さっき話したように、海軍船はエゲツないし、民間の商船もエゲツないんだけど、海賊船はそれに対して、かなり面白いんだよね。
例えば、僕もこの本を読むまで知らなかったんだけども、海賊船の船長って「選挙」で選ばれてたそうなんだ。
しかも、投票権は船に乗る1人1人が全員1票ずつ持っていた。海賊船の中には、基本的に奴隷っていないんだよ。全員、同じ1票持ってるんだ。もう、格差0。平の船員であろうと、1等航海士であろうと、1人1票持っていて、その選挙によって、海賊の船長が決まったんだ。
海軍の艦長というのは、王様とか、偉い参謀本部が決める。商船の船長というはスポンサーが決める。だから、雇われた船員、もしくは連れ去られた水兵たちというのには、基本的には自分たちのトップを選ぶ権利がない。
しかし、海賊の船長は選挙制。
おまけに、その選挙というのは、いつでも始まるんだ。誰かが「お前より俺の方が船長としての適性がある!」と言い出したら、その場ですぐに選挙が始まるんだって。
これに関しては、詳細な資料が残ってて。18世紀のカリブ海で海賊船「ロイヤル・ローバー号」で起きた選挙の記録があるんだよ。これは海賊船長選挙の典型例なんだけども。
さっきも話した、4隻の海賊船に500人の手下を従えるバーソロミュー・ロバーツ船長は、部下の1人だったシンプソンから、挑戦された。
すると、お互いに推薦人を選んで、「演説大会」が始まったんだ。「彼はみなさんの福祉のために~」という演説を本当に大真面目にやるんだよ。「彼を船長として選ぶことが、いかに我々の利益に繋がるか。彼がどんなに自分の利益よりもみなさんの福祉のことを優先しているのか」っていうのを、マジで大演説するんだ。
選挙の結果、バーソロミューは再任されて、そのまま船長になり、結果、バーソロミュー船長のおごりとして全員に酒が振る舞われ、夜はパーティー、と(笑)。
とりあえず、船長はことあるごとにこうやって、みんなに何かを奢らなきゃいけないから、実は、船長って、かなりスッカラカンなんだけども。
この船長選挙は「世界中のどんな民主主義選挙よりも150年は早かった」と言われてるんだよ。
民主主義選挙の歴史でいえば、まあ、ギリシャのアテナとかがあるんだけど。
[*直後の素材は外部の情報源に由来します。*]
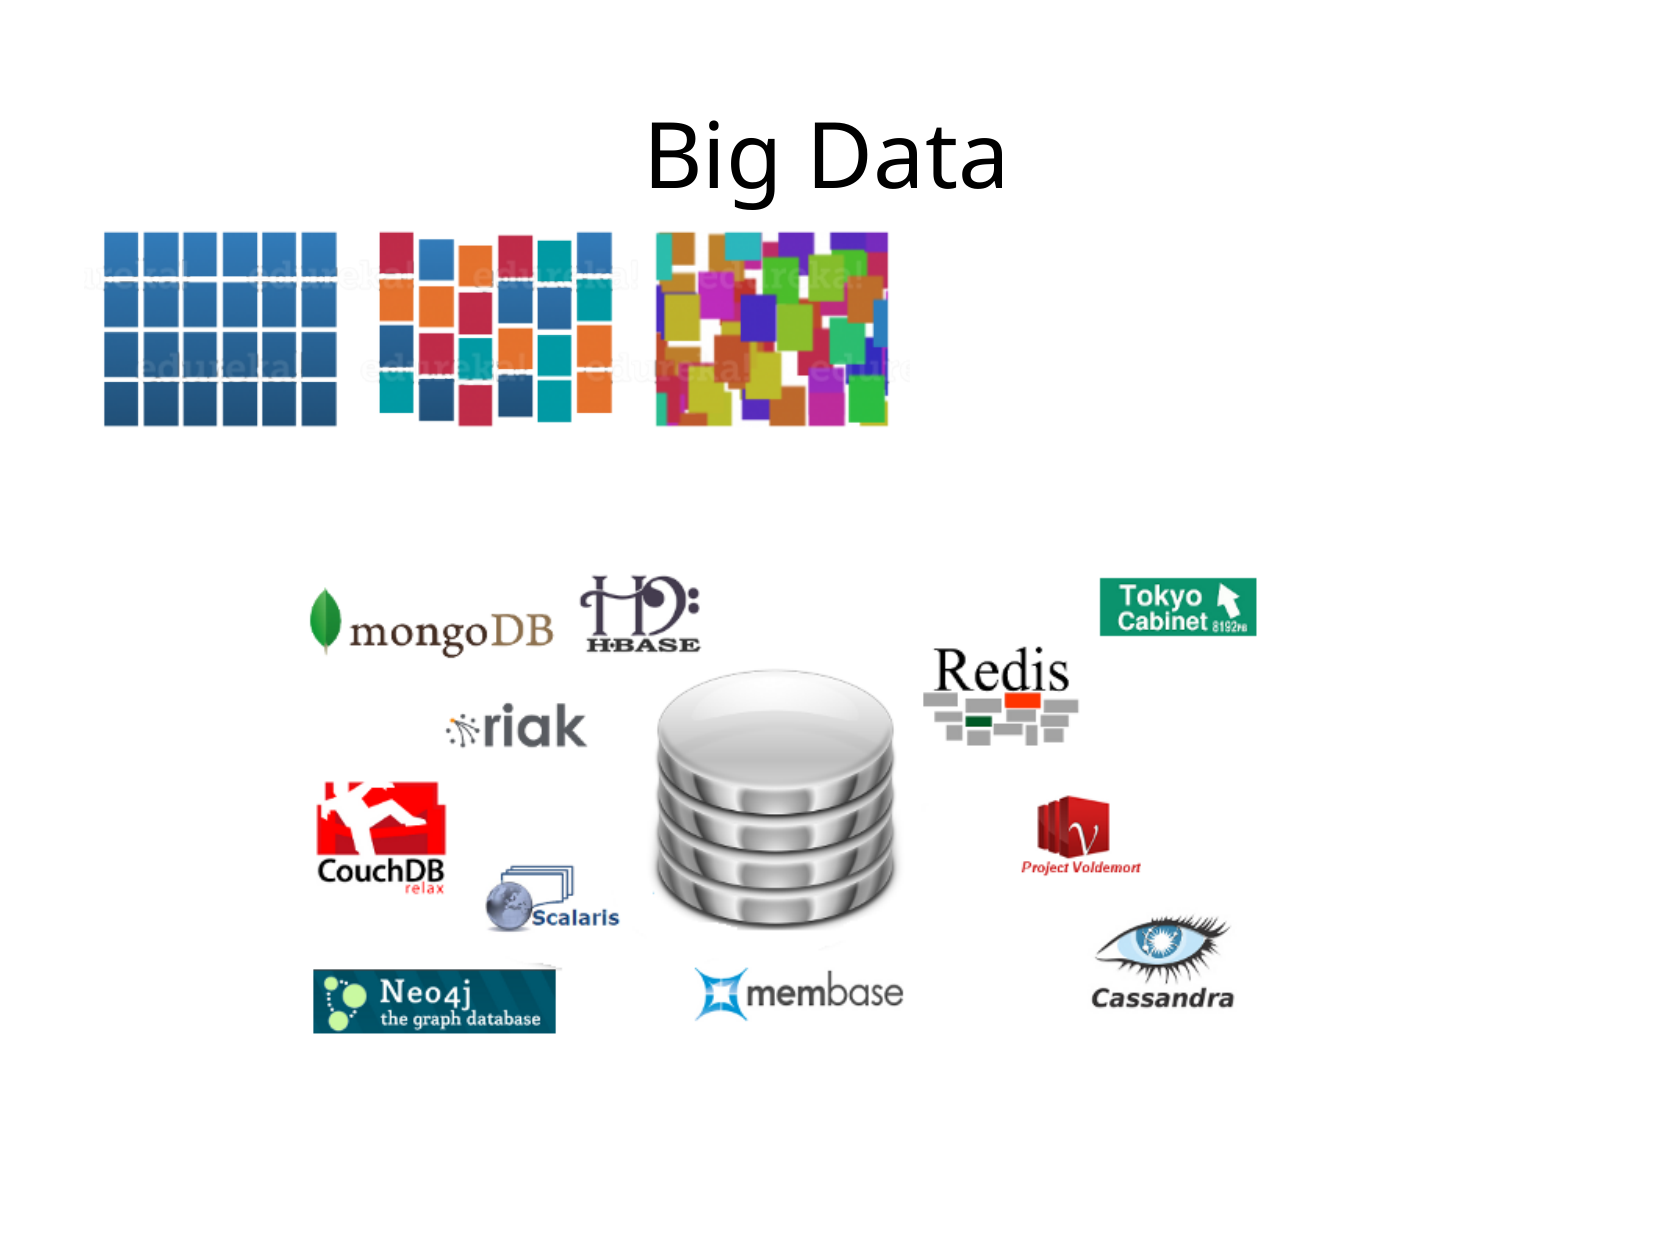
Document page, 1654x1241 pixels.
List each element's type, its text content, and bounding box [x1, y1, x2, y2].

picture [287, 558, 1288, 1040]
title Big Data [82, 49, 1571, 257]
picture [84, 222, 910, 438]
でも、アテナって奴隷制だからさ、完全に1人1票を持ってるわけじゃないんだ。
でも、海賊船の場合、女の海賊というのもたまにいたそうなんだけど、その女の海賊ですら1人1票をちゃんと持ってる。黒人であろうが東洋人だろうが、その船に乗っている人間は、投票が認められている。
とりあえず、船に乗っている人間って、全員「使える人間」なわけだから。使えない人間なんて、そもそも船に乗せないからさ。使える人間であるということは、全員平等に1票、年齢も何も関係なく持っていたんだ。
逆に怖いのは、「運が悪い船長はクビになる」というところなんだ。
例えば、海図が読めない船長は容赦なくクビにされたし、「あの船長は勇気がない」という噂が立っただけでもクビになった。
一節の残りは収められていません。